Born in London in 1959, Jasper Morrison is a celebrated industrial designer who uses the latest technologies to mass-produce functional yet beautiful everyday objects. He graduated in Design from Kingston Polytechnic Design School, London, in 1982 and then attended the Royal College of Art for postgraduate studies. Upon graduation he opened his Office for Design in 1986. Morrison established himself in the design world with two early projects – the room installations, “Reuters News Center” for Documenta 8 in Kassel (1987) and “Some New Items for the Home” at the DAAD Gallery in Berlin (1988). Since the mid 1980s he has designed a remarkable variety of highly successful products: from chairs and tables to tableware, toasters and telephones, to bus stops and watches. In 1995 his office was awarded the contract to design the new Hanover Tram, the largest European light rail production contract of its time. The first vehicle was presented to the public in June 1997 at the Hanover Industrial Fair, and awarded the iF Transportation Design Prize and the Ecology award. In realizing his designs, Morrison has worked with leading manufacturers in Europe including Italian lighting specialists Flos and houseware brand Alessi, and furniture producers Cappellini in Italy and Vitra of Switzerland; US brands Maharam and Emeco; Japanese brands such as Muji; and technology companies Samsung and Sony. In 2006 Morrison collaborated with Japanese designer Naoto Fukasawa on the groundbreaking exhibition “Super Normal” at Axis Gallery, Tokyo. It subsequently toured to London, New York and Milan, and inspired the opening of the Jasper Morrison Shop beside his studio in London. Several books and numerous exhibitions have confirmed Morrison’s status, and the Museum of Modern Art in New York and the Victoria and Albert Museum in London are among the museums to have collected his designs. Jasper Morrison’s first-ever retrospective exhibition will open at the Grand-Hornu in Belgium in May 2015. Jasper Morrison Ltd currently has offices in London, Tokyo and Paris.

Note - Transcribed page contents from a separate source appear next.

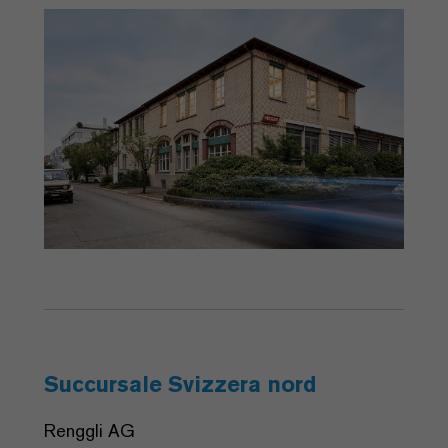
Succursale Svizzera nord
Renggli AG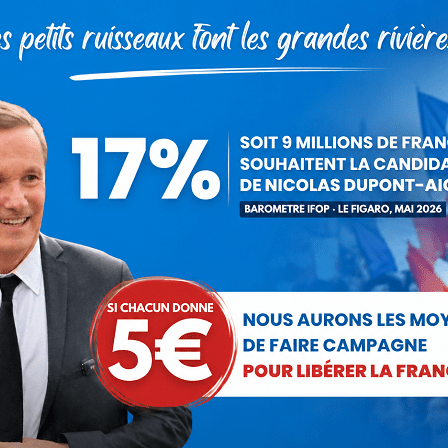
olas Dupont-Aignan
23 novembre 2015
 cet article
ger
Partager
Partager
Partager
sur
sur
sur
Pinterest
LinkedIn
WhatsApp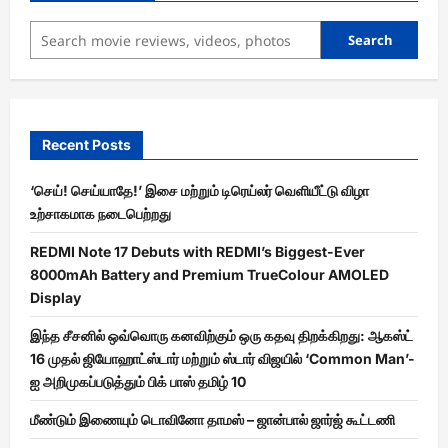
Search
Recent Posts
‘செய்! செய்யாதே!’ இசை மற்றும் டிரெய்லர் வெளியீட்டு விழா
உற்சாகமாக நடைபெற்றது
REDMI Note 17 Debuts with REDMI’s Biggest-Ever
8000mAh Battery and Premium TrueColour AMOLED
Display
இந்த சீசனில் ஒவ்வொரு கனவிற்கும் ஒரு கதவு திறக்கிறது: ஆகஸ்ட்
16 முதல் ஜியோஹாட்ஸ்டார் மற்றும் ஸ்டார் விஜயில் ‘Common Man’-
ஐ அறிமுகப்படுத்தும் பிக் பாஸ் தமிழ் 10
மீண்டும் இணையும் டொவினோ தாமஸ் – ஜான்பால் ஜார்ஜ் கூட்டணி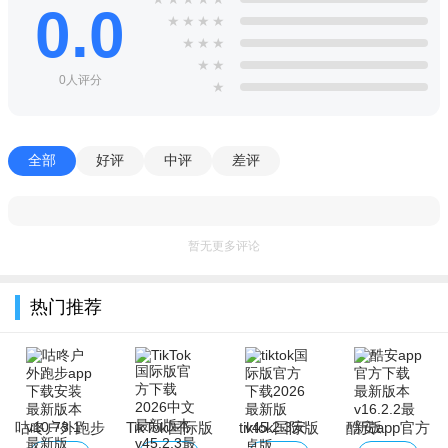
0.0
★
★
★
★
★
★
★
★
★
0人评分
★
全部
好评
中评
差评
暂无更多评论
热门推荐
咕咚户外跑步
TikTok国际版
tiktok国际版
酷安app官方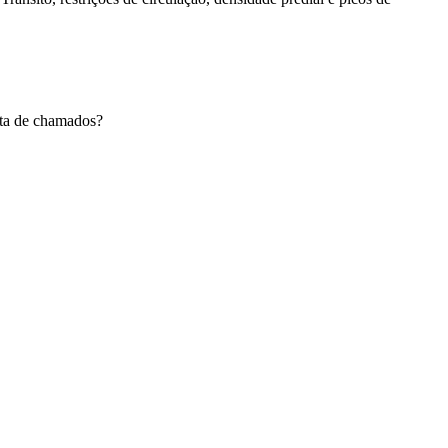
eta de chamados?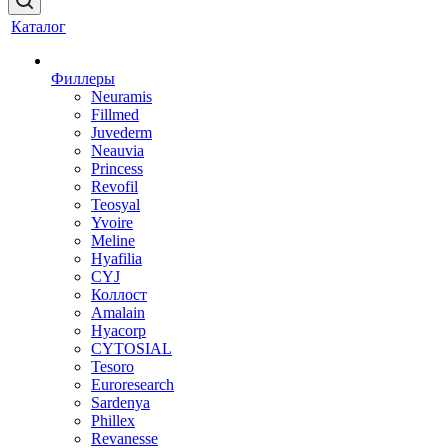
Каталог
Филлеры
Neuramis
Fillmed
Juvederm
Neauvia
Princess
Revofil
Teosyal
Yvoire
Meline
Hyafilia
CYJ
Коллост
Amalain
Hyacorp
CYTOSIAL
Tesoro
Euroresearch
Sardenya
Phillex
Revanesse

Born in Tokyo in 1937, Yoshio Taniguchi is one of Japan’s most celebrated architects known for his sleek structures that champion minimalism over ostentatious design. The son of Yoshiro Taniguchi, a prominent member of the modern architecture movement in Japan, Taniguchi earned his undergraduate degree in mechanical engineering at Keio University, Tokyo, and then studied architecture at Harvard University’s Graduate School of Design in 1964. After graduating from Harvard, Taniguchi returned to Japan in 1965 to apprentice under Kenzo Tange, one of the most influential figures of Japanese 20th-century architecture. In 1979 Taniguchi established his own practice, Taniguchi and Associates, and went on to complete his breakthrough work just four years later – the Ken Domon Museum of Photography, Japan’s first dedicated photography museum. Following this award-winning project, Taniguchi worked on several other major museum commissions including the Marugame Genichiro-Inokuma Museum of Contemporary Art, Marugame, Japan (1991); the Toyota Municipal Museum of Art, Toyota, Japan (1995); and the Gallery of Horyuji Treasures at Tokyo National Museum, Japan (1999). In 1997 he won a competition to redesign the Museum of Modern Art (MoMA), New York, beating out several other top contenders including Rem Koolhaas and Herzog de Meuron. Completed in 2004, the MoMA redesign marked Taniguchi’s first building project outside of Japan. More recent projects include the Asia House for the Texas branch of the Asia Society (2011); the Novartis Headquarters in Basel, Switzerland (2010); and the Heisei Chishinkan Wing, the Kyoto National Museum, Japan (2014).